EXERCISE DETAILS →
Take down each entry exactly as written.

────

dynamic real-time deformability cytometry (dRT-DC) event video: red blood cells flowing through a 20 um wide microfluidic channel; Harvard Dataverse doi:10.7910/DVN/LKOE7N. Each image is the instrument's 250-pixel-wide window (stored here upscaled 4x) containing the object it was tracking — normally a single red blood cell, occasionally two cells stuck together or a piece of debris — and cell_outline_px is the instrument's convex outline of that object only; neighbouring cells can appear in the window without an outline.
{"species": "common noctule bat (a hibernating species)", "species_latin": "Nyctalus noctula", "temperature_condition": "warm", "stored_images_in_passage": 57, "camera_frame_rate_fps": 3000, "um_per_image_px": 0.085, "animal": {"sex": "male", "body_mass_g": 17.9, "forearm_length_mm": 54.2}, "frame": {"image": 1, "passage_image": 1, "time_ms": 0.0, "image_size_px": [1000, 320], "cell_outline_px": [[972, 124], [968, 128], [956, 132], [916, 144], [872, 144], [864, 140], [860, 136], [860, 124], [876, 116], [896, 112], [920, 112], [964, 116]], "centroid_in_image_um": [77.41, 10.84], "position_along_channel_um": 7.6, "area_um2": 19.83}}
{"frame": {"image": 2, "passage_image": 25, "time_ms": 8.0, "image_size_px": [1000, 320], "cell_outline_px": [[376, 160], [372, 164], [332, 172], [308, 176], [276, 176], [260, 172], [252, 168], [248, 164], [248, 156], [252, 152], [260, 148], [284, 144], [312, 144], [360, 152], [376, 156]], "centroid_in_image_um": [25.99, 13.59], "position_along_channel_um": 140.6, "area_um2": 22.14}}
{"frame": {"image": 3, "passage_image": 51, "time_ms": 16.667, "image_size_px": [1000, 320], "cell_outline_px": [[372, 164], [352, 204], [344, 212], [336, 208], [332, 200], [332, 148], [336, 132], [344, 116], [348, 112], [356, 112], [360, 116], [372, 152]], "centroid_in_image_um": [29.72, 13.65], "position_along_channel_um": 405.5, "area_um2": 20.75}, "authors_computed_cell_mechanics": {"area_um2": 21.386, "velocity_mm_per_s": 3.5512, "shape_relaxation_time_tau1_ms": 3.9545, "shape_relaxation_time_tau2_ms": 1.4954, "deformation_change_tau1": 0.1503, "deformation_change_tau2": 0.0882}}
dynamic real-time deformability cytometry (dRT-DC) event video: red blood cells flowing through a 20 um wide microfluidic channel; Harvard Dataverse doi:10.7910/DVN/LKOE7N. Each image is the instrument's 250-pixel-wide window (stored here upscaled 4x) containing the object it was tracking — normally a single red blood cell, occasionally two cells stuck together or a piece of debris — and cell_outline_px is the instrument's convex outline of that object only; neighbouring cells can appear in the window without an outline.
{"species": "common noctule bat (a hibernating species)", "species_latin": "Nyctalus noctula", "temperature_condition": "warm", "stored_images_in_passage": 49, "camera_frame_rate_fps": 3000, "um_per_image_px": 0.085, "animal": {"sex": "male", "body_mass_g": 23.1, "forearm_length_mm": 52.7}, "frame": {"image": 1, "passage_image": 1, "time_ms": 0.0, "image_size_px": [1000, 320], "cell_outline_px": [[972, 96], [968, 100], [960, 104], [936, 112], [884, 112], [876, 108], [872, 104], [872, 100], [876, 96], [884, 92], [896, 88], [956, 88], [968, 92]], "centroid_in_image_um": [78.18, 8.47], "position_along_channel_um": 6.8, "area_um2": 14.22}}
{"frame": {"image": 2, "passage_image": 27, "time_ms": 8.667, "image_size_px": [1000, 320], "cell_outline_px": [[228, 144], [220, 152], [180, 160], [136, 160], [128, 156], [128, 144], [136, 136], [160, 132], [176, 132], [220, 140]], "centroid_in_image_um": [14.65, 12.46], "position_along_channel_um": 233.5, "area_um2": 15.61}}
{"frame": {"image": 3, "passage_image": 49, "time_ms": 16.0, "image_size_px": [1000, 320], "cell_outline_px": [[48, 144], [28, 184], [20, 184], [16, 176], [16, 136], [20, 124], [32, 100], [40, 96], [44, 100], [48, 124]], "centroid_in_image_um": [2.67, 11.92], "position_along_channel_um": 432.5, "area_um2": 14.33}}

────

TASK ANSWER →
dynamic real-time deformability cytometry (dRT-DC) event video: red blood cells flowing through a 20 um wide microfluidic channel; Harvard Dataverse doi:10.7910/DVN/LKOE7N. Each image is the instrument's 250-pixel-wide window (stored here upscaled 4x) containing the object it was tracking — normally a single red blood cell, occasionally two cells stuck together or a piece of debris — and cell_outline_px is the instrument's convex outline of that object only; neighbouring cells can appear in the window without an outline.
{"species": "common noctule bat (a hibernating species)", "species_latin": "Nyctalus noctula", "temperature_condition": "warm", "stored_images_in_passage": 57, "camera_frame_rate_fps": 3000, "um_per_image_px": 0.085, "animal": {"sex": "male", "body_mass_g": 17.9, "forearm_length_mm": 54.2}, "frame": {"image": 1, "passage_image": 1, "time_ms": 0.0, "image_size_px": [1000, 320], "cell_outline_px": [[972, 124], [968, 128], [956, 132], [916, 144], [872, 144], [864, 140], [860, 136], [860, 124], [876, 116], [896, 112], [920, 112], [964, 116]], "centroid_in_image_um": [77.41, 10.84], "position_along_channel_um": 7.6, "area_um2": 19.83}}
{"frame": {"image": 2, "passage_image": 25, "time_ms": 8.0, "image_size_px": [1000, 320], "cell_outline_px": [[376, 160], [372, 164], [332, 172], [308, 176], [276, 176], [260, 172], [252, 168], [248, 164], [248, 156], [252, 152], [260, 148], [284, 144], [312, 144], [360, 152], [376, 156]], "centroid_in_image_um": [25.99, 13.59], "position_along_channel_um": 140.6, "area_um2": 22.14}}
{"frame": {"image": 3, "passage_image": 51, "time_ms": 16.667, "image_size_px": [1000, 320], "cell_outline_px": [[372, 164], [352, 204], [344, 212], [336, 208], [332, 200], [332, 148], [336, 132], [344, 116], [348, 112], [356, 112], [360, 116], [372, 152]], "centroid_in_image_um": [29.72, 13.65], "position_along_channel_um": 405.5, "area_um2": 20.75}, "authors_computed_cell_mechanics": {"area_um2": 21.386, "velocity_mm_per_s": 3.5512, "shape_relaxation_time_tau1_ms": 3.9545, "shape_relaxation_time_tau2_ms": 1.4954, "deformation_change_tau1": 0.1503, "deformation_change_tau2": 0.0882}}
dynamic real-time deformability cytometry (dRT-DC) event video: red blood cells flowing through a 20 um wide microfluidic channel; Harvard Dataverse doi:10.7910/DVN/LKOE7N. Each image is the instrument's 250-pixel-wide window (stored here upscaled 4x) containing the object it was tracking — normally a single red blood cell, occasionally two cells stuck together or a piece of debris — and cell_outline_px is the instrument's convex outline of that object only; neighbouring cells can appear in the window without an outline.
{"species": "common noctule bat (a hibernating species)", "species_latin": "Nyctalus noctula", "temperature_condition": "warm", "stored_images_in_passage": 49, "camera_frame_rate_fps": 3000, "um_per_image_px": 0.085, "animal": {"sex": "male", "body_mass_g": 23.1, "forearm_length_mm": 52.7}, "frame": {"image": 1, "passage_image": 1, "time_ms": 0.0, "image_size_px": [1000, 320], "cell_outline_px": [[972, 96], [968, 100], [960, 104], [936, 112], [884, 112], [876, 108], [872, 104], [872, 100], [876, 96], [884, 92], [896, 88], [956, 88], [968, 92]], "centroid_in_image_um": [78.18, 8.47], "position_along_channel_um": 6.8, "area_um2": 14.22}}
{"frame": {"image": 2, "passage_image": 27, "time_ms": 8.667, "image_size_px": [1000, 320], "cell_outline_px": [[228, 144], [220, 152], [180, 160], [136, 160], [128, 156], [128, 144], [136, 136], [160, 132], [176, 132], [220, 140]], "centroid_in_image_um": [14.65, 12.46], "position_along_channel_um": 233.5, "area_um2": 15.61}}
{"frame": {"image": 3, "passage_image": 49, "time_ms": 16.0, "image_size_px": [1000, 320], "cell_outline_px": [[48, 144], [28, 184], [20, 184], [16, 176], [16, 136], [20, 124], [32, 100], [40, 96], [44, 100], [48, 124]], "centroid_in_image_um": [2.67, 11.92], "position_along_channel_um": 432.5, "area_um2": 14.33}}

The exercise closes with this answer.